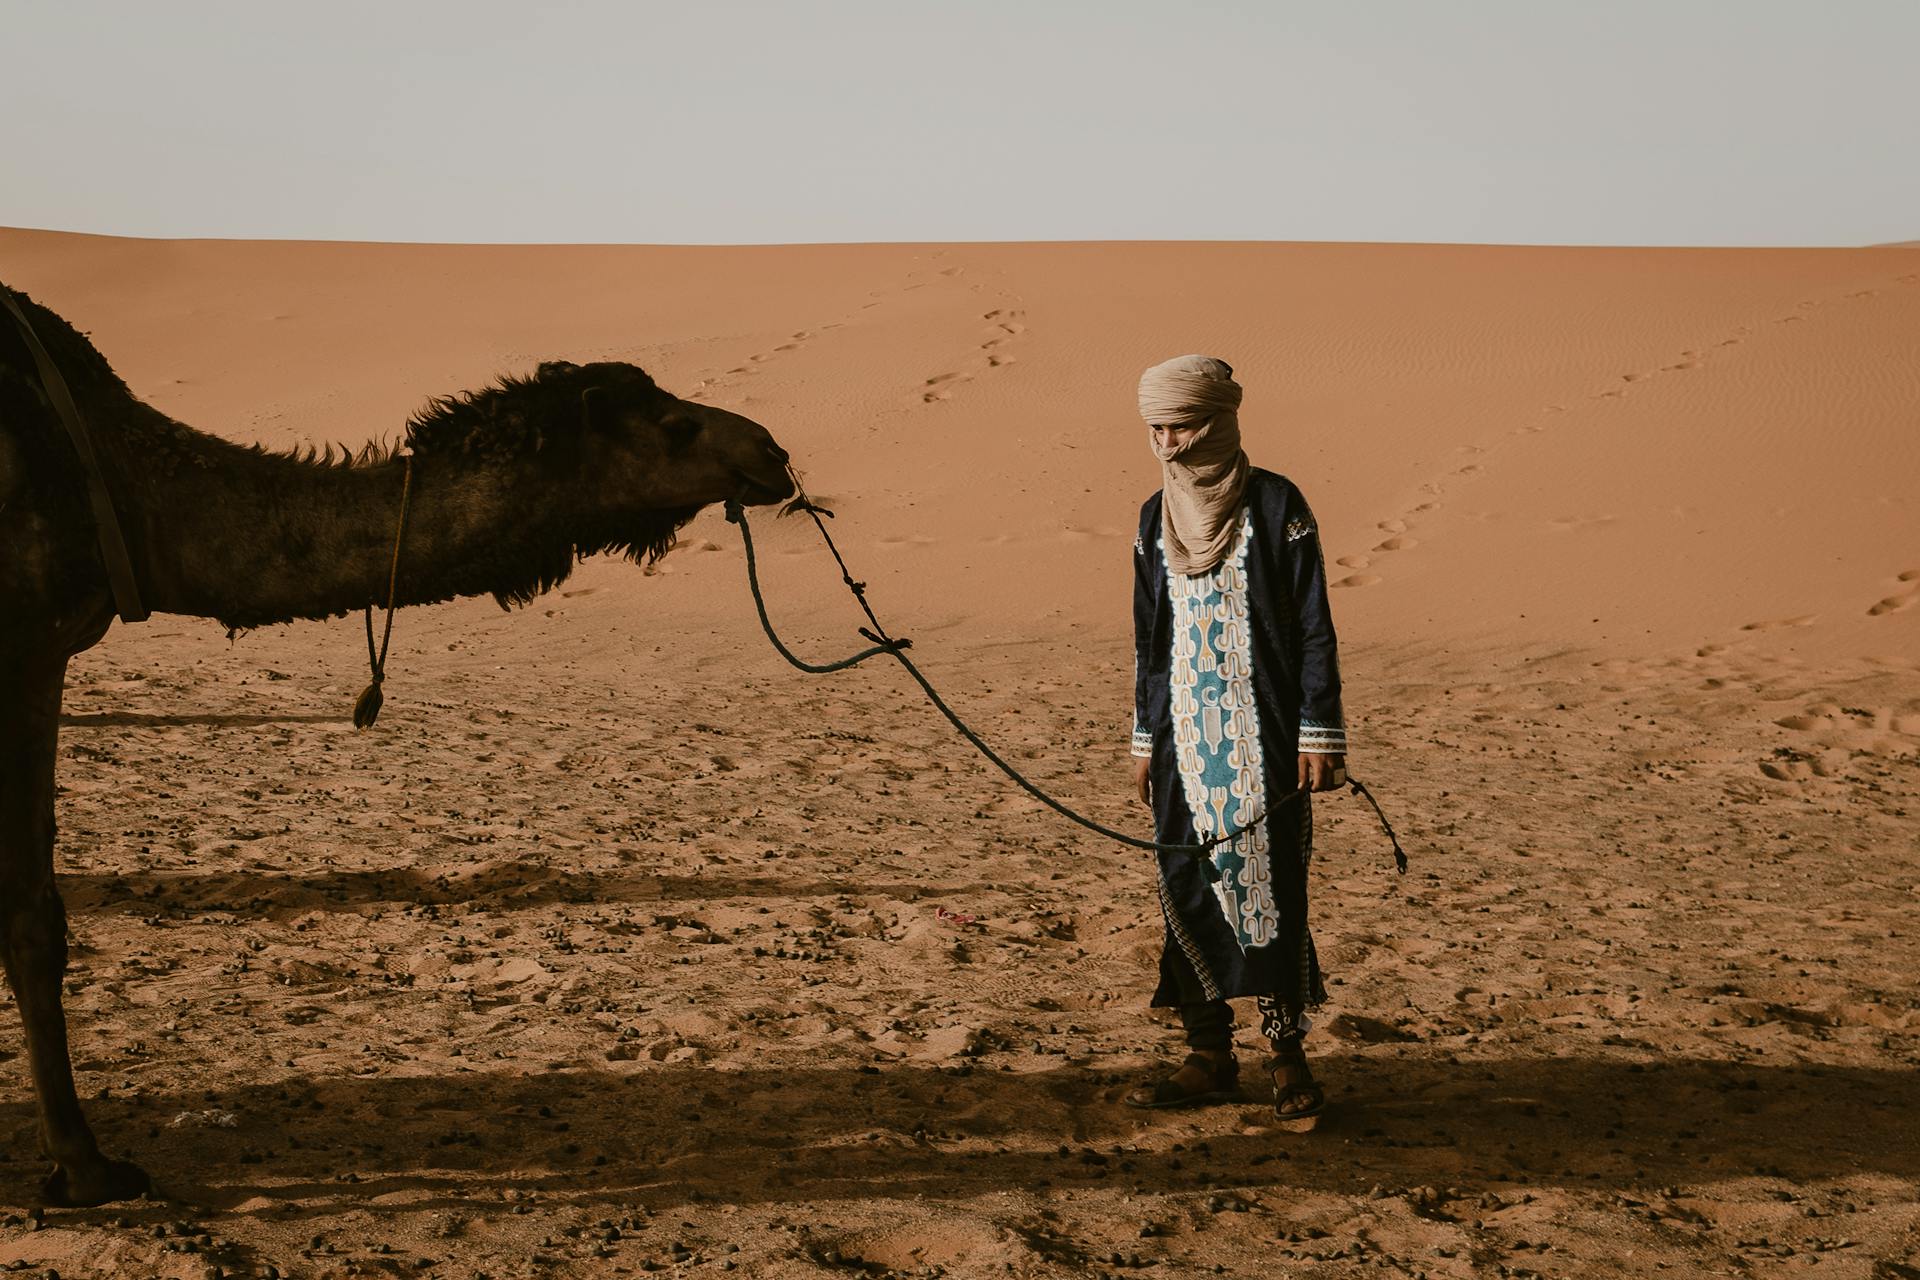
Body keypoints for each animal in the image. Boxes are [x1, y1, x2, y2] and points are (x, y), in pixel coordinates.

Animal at [0, 285, 794, 1205]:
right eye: (673, 425)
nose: (773, 451)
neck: (122, 485)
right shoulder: (24, 645)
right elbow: (30, 915)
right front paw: (86, 1167)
★ ★ ★ ★ ★
• [Prompt]:
Scan the records above for the word "right". Copy each line that has it.

• [Completed exercise]:
right eye: (673, 425)
right shoulder: (24, 645)
right elbow: (30, 915)
right front paw: (86, 1167)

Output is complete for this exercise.